Spark Access Pattern

  1. User authenticates on the cluster with their HDFS principal.

    • That principal is mapped to an Immuta user.

    • If it does not map to an Immuta user, the normal ACL controls will take precedence and Immuta controls will be ignored.

    • If the user is configured to an “ignored Immuta user,” the normal ACL controls will take precedence and Immuta controls will be ignored.

    • If the HDFS file is not protected by Immuta (e.g., it's not backing a HIVE or Impala table protected by Immuta), then the normal ACL controls will take precedence.

  2. The user executes a SparkSQL job through the Immuta SparkSQL session using the Hive metastore to build the query plan.

  3. The Immuta SparkSQL session checks in with Immuta to get the policy decision.

    • The decision is cached in the Immuta SparkSQL session for a configurable amount of time.

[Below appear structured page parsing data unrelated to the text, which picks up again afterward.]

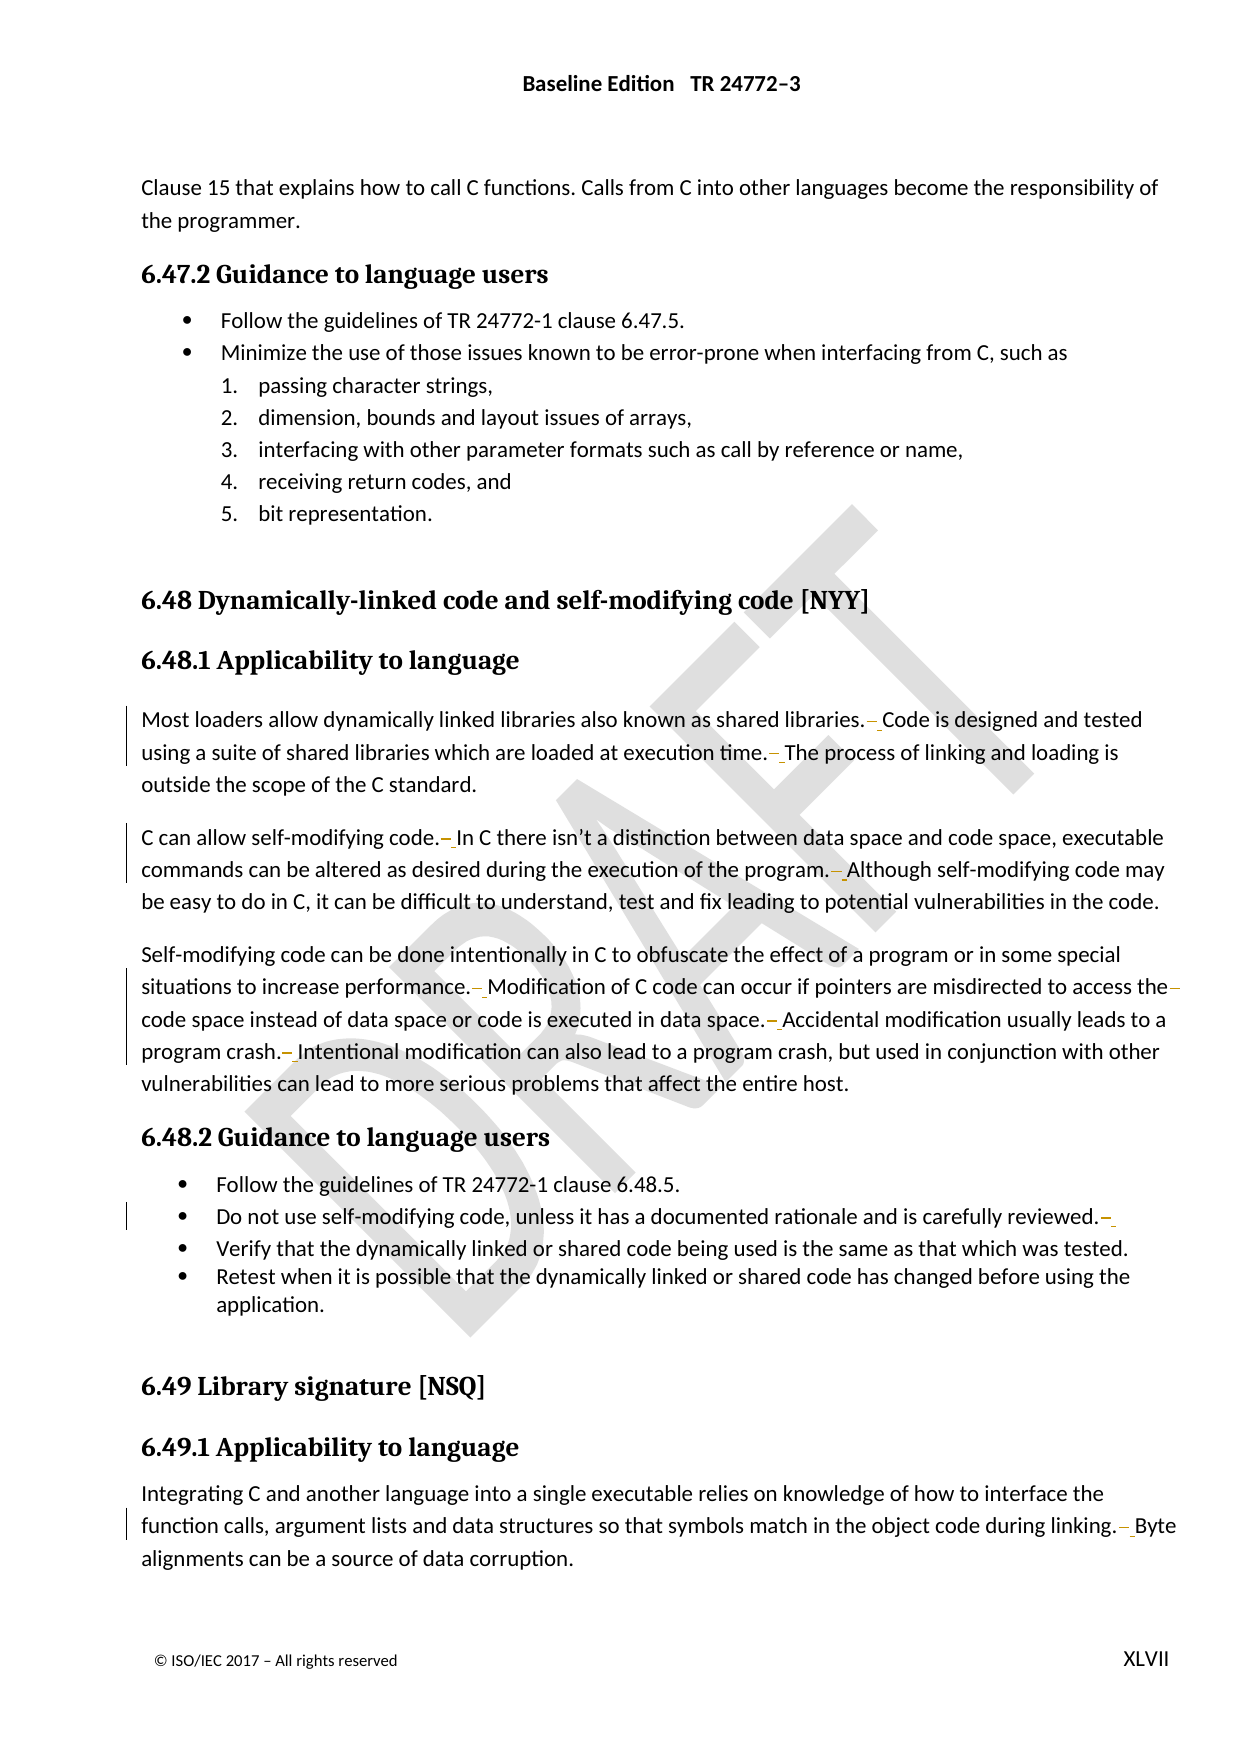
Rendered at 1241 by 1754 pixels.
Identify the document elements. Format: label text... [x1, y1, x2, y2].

subtitle 6.49 Library signature [NSQ] [141, 1371, 1182, 1402]
list Verify that the dynamically linked or shared code being used is the same as that which was tested. [178, 1234, 1182, 1262]
subtitle 6.48 Dynamically-linked code and self-modifying code [NYY] [141, 585, 1182, 616]
list Follow the guidelines of TR 24772-1 clause 6.48.5. [178, 1170, 1182, 1198]
subtitle 6.47.2 Guidance to language users [141, 259, 1182, 290]
list Minimize the use of those issues known to be error-prone when interfacing from C, such as [183, 338, 1182, 367]
list interfacing with other parameter formats such as call by reference or name, [221, 435, 1182, 463]
text The C Standard defines the calling conventions, data layout, error handing and return conventions needed to use C from another language.Ada has developed a standard for interfacing with C. Fortran has included a Clause 15 that explains how to call C functions. Calls from C into other languages become the responsibility of the programmer. [141, 173, 1182, 234]
list passing character strings, [221, 371, 1182, 399]
subtitle 6.48.1 Applicability to language [141, 645, 1182, 677]
list dimension, bounds and layout issues of arrays, [221, 403, 1182, 431]
list bit representation. [221, 499, 1182, 527]
text Self-modifying code can be done intentionally in C to obfuscate the effect of a program or in some special situations to increase performance.Modification of C code can occur if pointers are misdirected to access thecode space instead of data space or code is executed in data space.Accidental modification usually leads to a program crash.Intentional modification can also lead to a program crash, but used in conjunction with other vulnerabilities can lead to more serious problems that affect the entire host. [141, 940, 1182, 1097]
text C can allow self-modifying code.In C there isn’t a distinction between data space and code space, executable commands can be altered as desired during the execution of the program.Although self-modifying code may be easy to do in C, it can be difficult to understand, test and fix leading to potential vulnerabilities in the code. [141, 823, 1182, 915]
subtitle 6.49.1 Applicability to language [141, 1432, 1182, 1463]
list Retest when it is possible that the dynamically linked or shared code has changed before using the application. [178, 1262, 1182, 1318]
list Follow the guidelines of TR 24772-1 clause 6.47.5. [183, 306, 1182, 334]
text Integrating C and another language into a single executable relies on knowledge of how to interface the function calls, argument lists and data structures so that symbols match in the object code during linking.Byte alignments can be a source of data corruption. [141, 1479, 1182, 1572]
list receiving return codes, and [221, 467, 1182, 495]
list Do not use self-modifying code, unless it has a documented rationale and is carefully reviewed. [178, 1202, 1182, 1230]
subtitle 6.48.2 Guidance to language users [141, 1122, 1182, 1153]
text Most loaders allow dynamically linked libraries also known as shared libraries.Code is designed and tested using a suite of shared libraries which are loaded at execution time.The process of linking and loading is outside the scope of the C standard. [141, 706, 1182, 798]
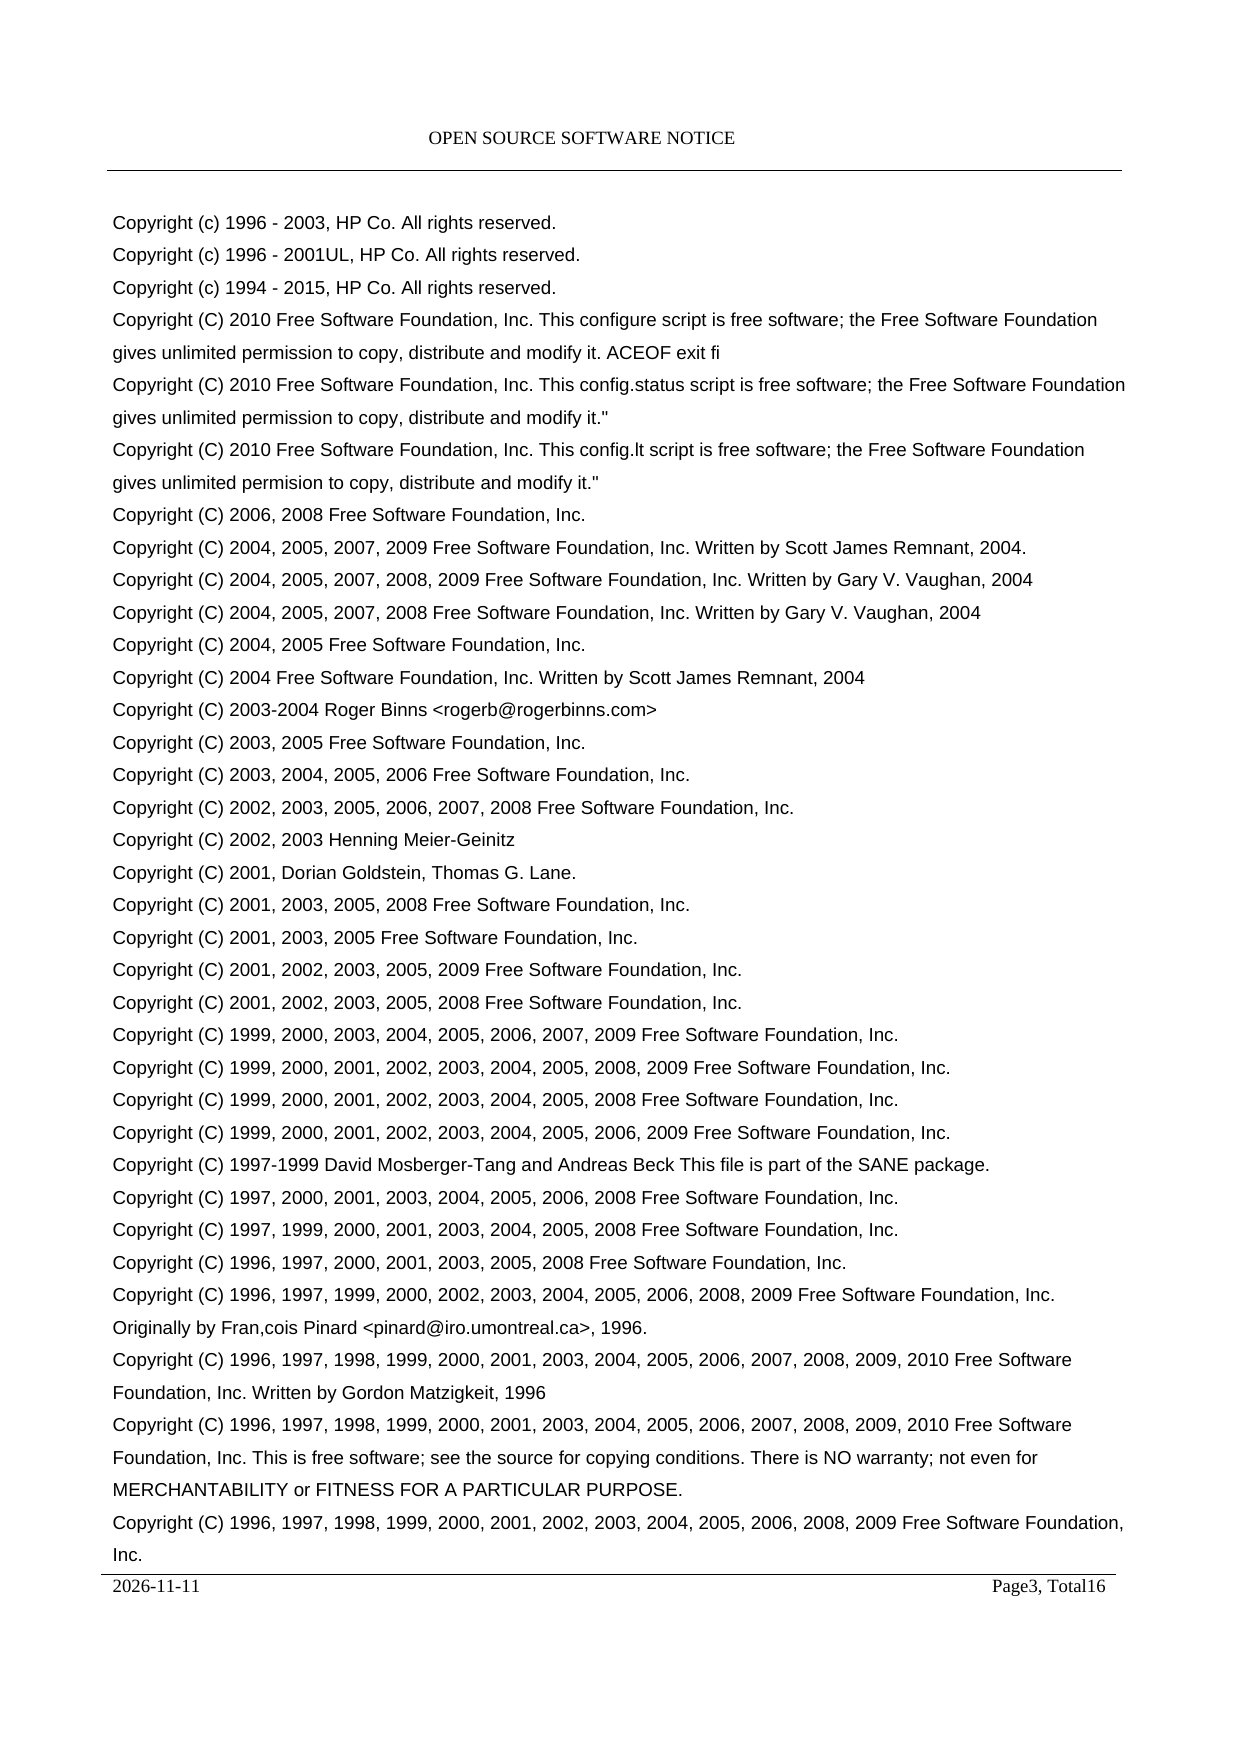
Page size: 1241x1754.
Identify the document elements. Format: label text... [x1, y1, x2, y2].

text Copyright (C) 1997, 1999, 2000, 2001, 2003, 2004, 2005, 2008 Free Software Foundation, Inc. [112, 1214, 1128, 1246]
text Copyright (C) 2001, 2003, 2005, 2008 Free Software Foundation, Inc. [112, 889, 1128, 921]
text Copyright (C) 2010 Free Software Foundation, Inc. This configure script is free software; the Free Software Foundation gives unlimited permission to copy, distribute and modify it. ACEOF exit fi [112, 304, 1128, 369]
text Copyright (C) 2003, 2004, 2005, 2006 Free Software Foundation, Inc. [112, 759, 1128, 791]
text Copyright (c) 1996 - 2001UL, HP Co. All rights reserved. [112, 239, 1128, 271]
text Copyright (C) 1996, 1997, 1999, 2000, 2002, 2003, 2004, 2005, 2006, 2008, 2009 Free Software Foundation, Inc. Originally by Fran,cois Pinard <pinard@iro.umontreal.ca>, 1996. [112, 1279, 1128, 1344]
text Copyright (C) 2001, 2002, 2003, 2005, 2008 Free Software Foundation, Inc. [112, 986, 1128, 1019]
text Copyright (C) 2004, 2005, 2007, 2008, 2009 Free Software Foundation, Inc. Written by Gary V. Vaughan, 2004 [112, 564, 1128, 596]
text Copyright (C) 1999, 2000, 2001, 2002, 2003, 2004, 2005, 2008 Free Software Foundation, Inc. [112, 1084, 1128, 1116]
text Copyright (C) 1997, 2000, 2001, 2003, 2004, 2005, 2006, 2008 Free Software Foundation, Inc. [112, 1181, 1128, 1214]
text Copyright (C) 1996, 1997, 1998, 1999, 2000, 2001, 2003, 2004, 2005, 2006, 2007, 2008, 2009, 2010 Free Software Foundation, Inc. Written by Gordon Matzigkeit, 1996 [112, 1344, 1128, 1409]
text Copyright (C) 2004, 2005, 2007, 2009 Free Software Foundation, Inc. Written by Scott James Remnant, 2004. [112, 531, 1128, 564]
text Copyright (C) 2003-2004 Roger Binns <rogerb@rogerbinns.com> [112, 694, 1128, 726]
text Copyright (C) 2004, 2005 Free Software Foundation, Inc. [112, 629, 1128, 661]
text Copyright (C) 2010 Free Software Foundation, Inc. This config.status script is free software; the Free Software Foundation gives unlimited permission to copy, distribute and modify it." [112, 369, 1128, 434]
text Copyright (C) 2001, 2002, 2003, 2005, 2009 Free Software Foundation, Inc. [112, 954, 1128, 986]
text Copyright (C) 2010 Free Software Foundation, Inc. This config.lt script is free software; the Free Software Foundation gives unlimited permision to copy, distribute and modify it." [112, 434, 1128, 499]
text Copyright (c) 1996 - 2003, HP Co. All rights reserved. [112, 206, 1128, 239]
text Copyright (C) 2001, 2003, 2005 Free Software Foundation, Inc. [112, 921, 1128, 954]
text Copyright (C) 2002, 2003, 2005, 2006, 2007, 2008 Free Software Foundation, Inc. [112, 791, 1128, 824]
text Copyright (C) 2002, 2003 Henning Meier-Geinitz [112, 824, 1128, 856]
text Copyright (c) 1994 - 2015, HP Co. All rights reserved. [112, 271, 1128, 304]
text Copyright (C) 2001, Dorian Goldstein, Thomas G. Lane. [112, 856, 1128, 889]
text Copyright (C) 2006, 2008 Free Software Foundation, Inc. [112, 499, 1128, 531]
text Copyright (C) 1996, 1997, 1998, 1999, 2000, 2001, 2003, 2004, 2005, 2006, 2007, 2008, 2009, 2010 Free Software Foundation, Inc. This is free software; see the source for copying conditions. There is NO warranty; not even for MERCHANTABILITY or FITNESS FOR A PARTICULAR PURPOSE. [112, 1409, 1128, 1506]
text Copyright (C) 1999, 2000, 2001, 2002, 2003, 2004, 2005, 2008, 2009 Free Software Foundation, Inc. [112, 1051, 1128, 1084]
text Copyright (C) 2004 Free Software Foundation, Inc. Written by Scott James Remnant, 2004 [112, 661, 1128, 694]
text Copyright (C) 1997-1999 David Mosberger-Tang and Andreas Beck This file is part of the SANE package. [112, 1149, 1128, 1181]
text Copyright (C) 1999, 2000, 2001, 2002, 2003, 2004, 2005, 2006, 2009 Free Software Foundation, Inc. [112, 1116, 1128, 1149]
text Copyright (C) 1996, 1997, 1998, 1999, 2000, 2001, 2002, 2003, 2004, 2005, 2006, 2008, 2009 Free Software Foundation, Inc. [112, 1506, 1128, 1571]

The default is 600 seconds.
  4. The original SparkSQL query is rewritten based on the policy decision.

  5. The Spark job executes and is temporarily authorized to access the raw files in HDFS as that user and only within the session of this specific Spark job.

    • The user will never have raw access to the HDFS files backing the table outside of this flow once protected by Immuta.
  6. The job runs with the altered query plan with temporary access to the backing HDFS files and is audited.

Immuta SQL Access Pattern

SQL Access Pattern

  1. User authenticates to the Immuta Query Engine with their Immuta SQL credentials.

  2. User executes a SQL SELECT statement against an Immuta virtual table.

  3. Immuta code in the Query Engine checks with the Immuta service to determine the policy decision (can the user query this table, what rows should be hidden, columns masked, etc).

    • Immuta manages the subscription; the user does not need to have access to the data outside of Immuta.

    • User attributes from the identity management system used to make the policy decision are cached for the configured latency tolerance on the data source.

  4. The original query is rewritten based on the policy decision.

  5. The query is converted to the native database syntax and executed as a query on the native database.

    • The query on the native database is executed using the credentials used to create the data source.

    • The user and query are fully audited in Immuta.

  6. Results are streamed back to the user through the Immuta Query Engine.